## Task description
Count the lines in the items below that contain the string "Download", treating case as significant. Reply with the number only.

[Extracted data entries]
==*==
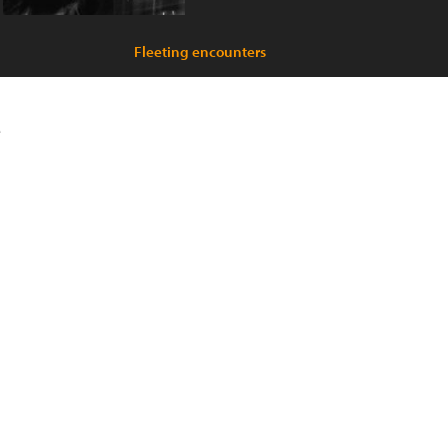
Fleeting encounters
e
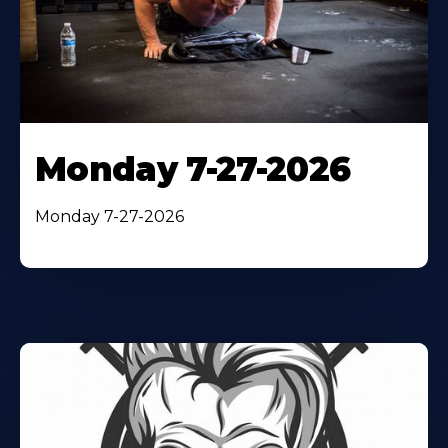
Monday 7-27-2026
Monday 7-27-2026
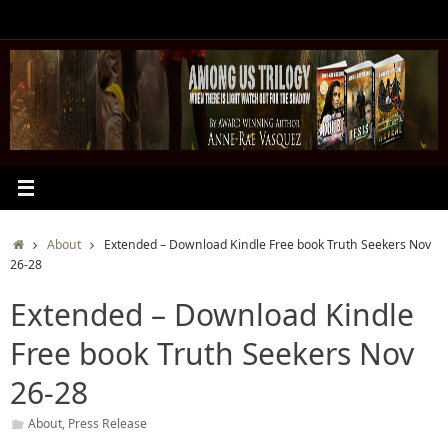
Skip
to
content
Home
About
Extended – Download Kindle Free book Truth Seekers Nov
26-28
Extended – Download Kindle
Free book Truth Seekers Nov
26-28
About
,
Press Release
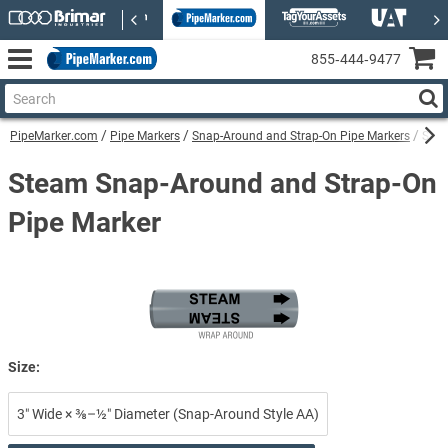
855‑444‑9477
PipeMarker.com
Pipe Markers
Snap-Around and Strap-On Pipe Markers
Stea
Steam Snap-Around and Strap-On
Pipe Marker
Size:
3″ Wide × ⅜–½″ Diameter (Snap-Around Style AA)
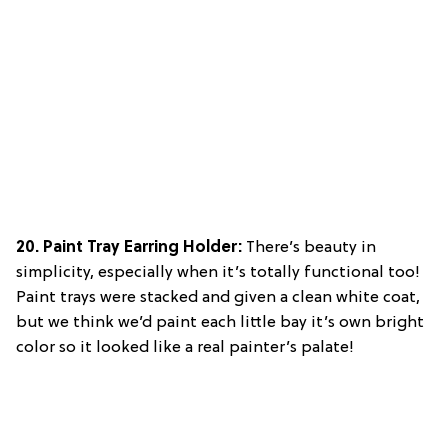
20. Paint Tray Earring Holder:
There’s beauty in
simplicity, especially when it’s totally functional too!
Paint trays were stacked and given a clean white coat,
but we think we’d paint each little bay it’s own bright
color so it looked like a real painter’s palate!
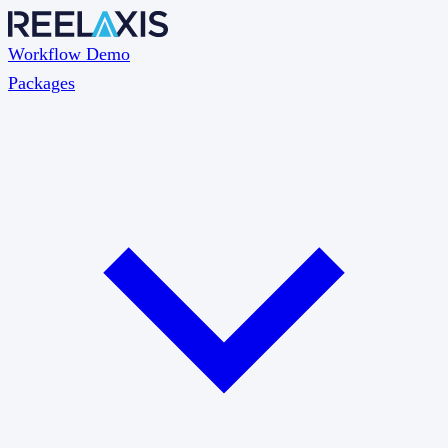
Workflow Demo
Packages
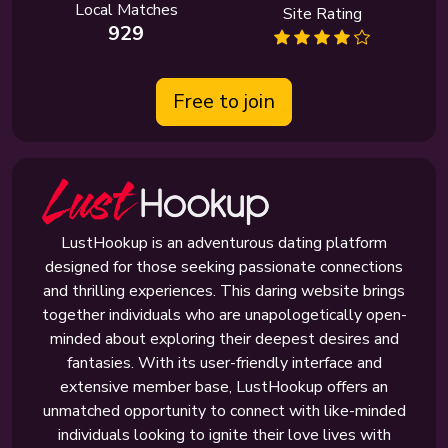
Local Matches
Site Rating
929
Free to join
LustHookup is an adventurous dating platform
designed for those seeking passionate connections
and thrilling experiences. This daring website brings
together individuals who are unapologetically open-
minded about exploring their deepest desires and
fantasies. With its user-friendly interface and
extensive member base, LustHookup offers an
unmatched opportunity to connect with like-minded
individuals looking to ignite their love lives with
==*==
## Output for this exercise
2